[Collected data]
- - - - - - -

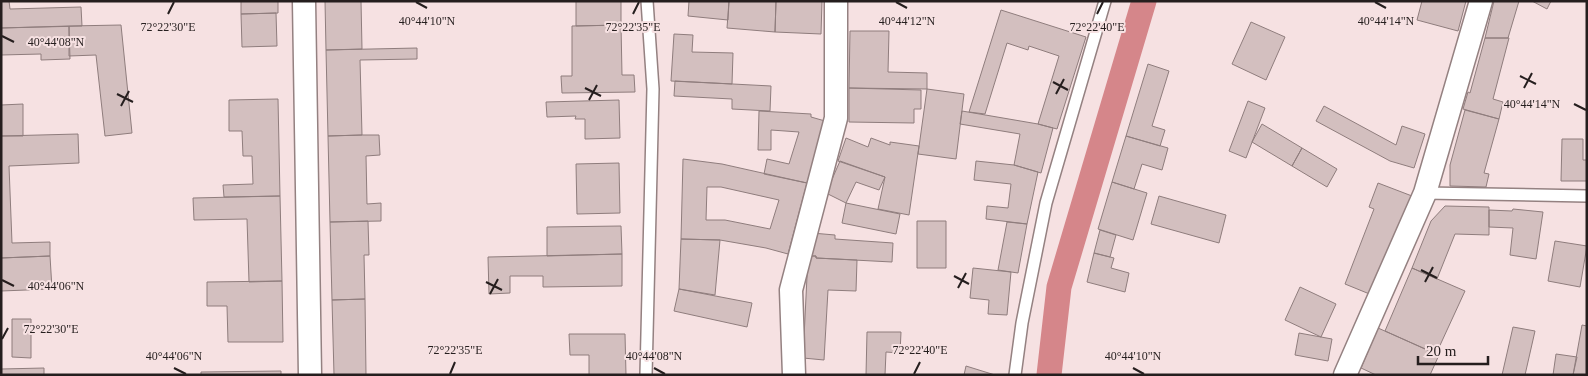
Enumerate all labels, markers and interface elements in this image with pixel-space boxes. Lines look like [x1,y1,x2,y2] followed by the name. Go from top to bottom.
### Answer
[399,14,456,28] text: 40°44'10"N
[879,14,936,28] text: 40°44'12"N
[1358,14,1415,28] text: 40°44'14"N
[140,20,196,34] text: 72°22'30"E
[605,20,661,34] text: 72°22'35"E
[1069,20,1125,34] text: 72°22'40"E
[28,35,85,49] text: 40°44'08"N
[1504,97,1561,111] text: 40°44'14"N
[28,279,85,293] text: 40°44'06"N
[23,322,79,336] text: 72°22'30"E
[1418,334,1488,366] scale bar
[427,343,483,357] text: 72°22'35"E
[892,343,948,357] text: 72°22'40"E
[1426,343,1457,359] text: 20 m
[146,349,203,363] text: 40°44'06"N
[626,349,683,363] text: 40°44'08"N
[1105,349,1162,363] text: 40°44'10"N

- - - - - - -

* The problem *
Leaving out any pictures, write the records above out exactly as they are.

* Expected answer *
Enumerate all labels, markers and interface elements in this image with pixel-space boxes. Lines look like [x1,y1,x2,y2] followed by the name. Go from top to bottom.
### Answer
[399,14,456,28] text: 40°44'10"N
[879,14,936,28] text: 40°44'12"N
[1358,14,1415,28] text: 40°44'14"N
[140,20,196,34] text: 72°22'30"E
[605,20,661,34] text: 72°22'35"E
[1069,20,1125,34] text: 72°22'40"E
[28,35,85,49] text: 40°44'08"N
[1504,97,1561,111] text: 40°44'14"N
[28,279,85,293] text: 40°44'06"N
[23,322,79,336] text: 72°22'30"E
[1418,334,1488,366] scale bar
[427,343,483,357] text: 72°22'35"E
[892,343,948,357] text: 72°22'40"E
[1426,343,1457,359] text: 20 m
[146,349,203,363] text: 40°44'06"N
[626,349,683,363] text: 40°44'08"N
[1105,349,1162,363] text: 40°44'10"N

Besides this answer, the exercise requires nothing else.